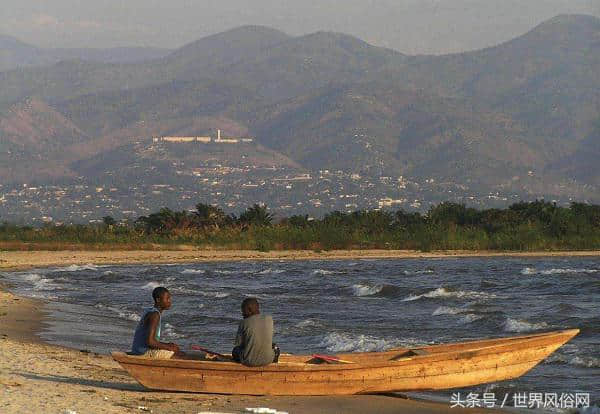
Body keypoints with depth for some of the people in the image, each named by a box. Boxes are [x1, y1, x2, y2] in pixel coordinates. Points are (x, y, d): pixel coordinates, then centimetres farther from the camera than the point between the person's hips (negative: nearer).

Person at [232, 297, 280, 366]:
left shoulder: (244, 323, -12)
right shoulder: (269, 319, -3)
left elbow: (238, 343, -4)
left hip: (249, 361, -4)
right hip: (267, 360, 4)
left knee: (235, 350, 28)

══════════

◆ Work required
Reproduce the items above with every "left" changed to "L" and everything else kept the same. Omit the pictures.

◆ Answer for the task
Body keypoints with depth for some of the people in the image, each named by a box. Boxes are [x1, y1, x2, y2] in pixel coordinates. Points are (x, y, d): pixel coordinates, then centimetres farther from the camera than the point between the person's hips (negative: nearer).

Person at [232, 297, 280, 366]:
L shoulder: (244, 323, -12)
right shoulder: (269, 319, -3)
L elbow: (238, 343, -4)
L hip: (249, 361, -4)
right hip: (267, 360, 4)
L knee: (235, 350, 28)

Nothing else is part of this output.